Reproduce the text lines of the listing below, substituting "АКСЕСУАРИ" for every occurrence of "СУМКИ" and leaving everything else unchanged. Omit the pictures from the output.

-=-=-

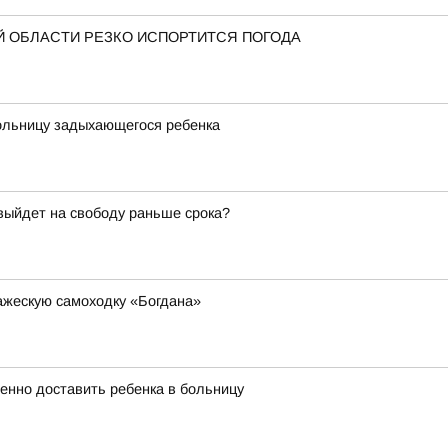
 ОБЛАСТИ РЕЗКО ИСПОРТИТСЯ ПОГОДА
больницу задыхающегося ребенка
 выйдет на свободу раньше срока?
ажескую самоходку «Богдана»
енно доставить ребенка в больницу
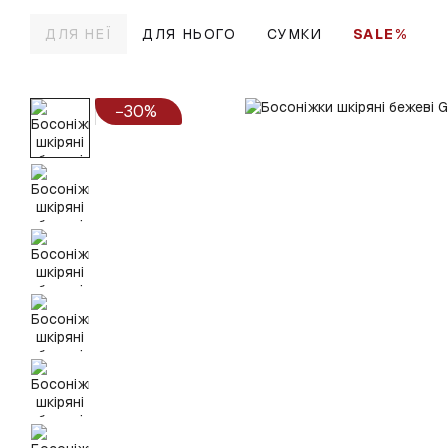
Перейти до основного контенту
ДЛЯ НЕЇ
ДЛЯ НЬОГО
СУМКИ
SALE%
−30%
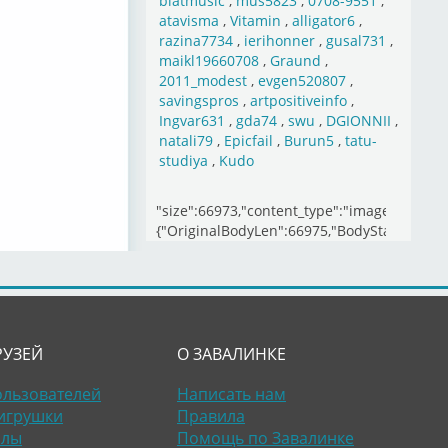
blatmusic
,
mus5823
,
0708-9551
,
atavisma
,
Vitamin
,
alligator6
,
razina7734
,
ierihonner
,
gusal731
,
maikl19660708
,
Graund
,
2011_modest
,
evgen520807
,
savingspros
,
artpositiveinfo
,
Ingvar631
,
gda74
,
swu
,
DGIONNII
,
natali79
,
Epicfail
,
Burun5
,
tatu-
studiya
,
Kudo
"size":66973,"content_type":"image/jpeg","s
{"OriginalBodyLen":66975,"BodyStart":5
РУЗЕЙ
О ЗАВАЛИНКЕ
ользователей
Написать нам
игрушки
Правила
алы
Помощь по Завалинке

-=-=-

REPLY TO THE EXERCISE -
 ОБЛАСТИ РЕЗКО ИСПОРТИТСЯ ПОГОДА
больницу задыхающегося ребенка
 выйдет на свободу раньше срока?
ажескую самоходку «Богдана»
енно доставить ребенка в больницу
Перейти до основного контенту
ДЛЯ НЕЇ
ДЛЯ НЬОГО
АКСЕСУАРИ
SALE%
−30%
blatmusic
,
mus5823
,
0708-9551
,
atavisma
,
Vitamin
,
alligator6
,
razina7734
,
ierihonner
,
gusal731
,
maikl19660708
,
Graund
,
2011_modest
,
evgen520807
,
savingspros
,
artpositiveinfo
,
Ingvar631
,
gda74
,
swu
,
DGIONNII
,
natali79
,
Epicfail
,
Burun5
,
tatu-
studiya
,
Kudo
"size":66973,"content_type":"image/jpeg","s
{"OriginalBodyLen":66975,"BodyStart":5
РУЗЕЙ
О ЗАВАЛИНКЕ
ользователей
Написать нам
игрушки
Правила
алы
Помощь по Завалинке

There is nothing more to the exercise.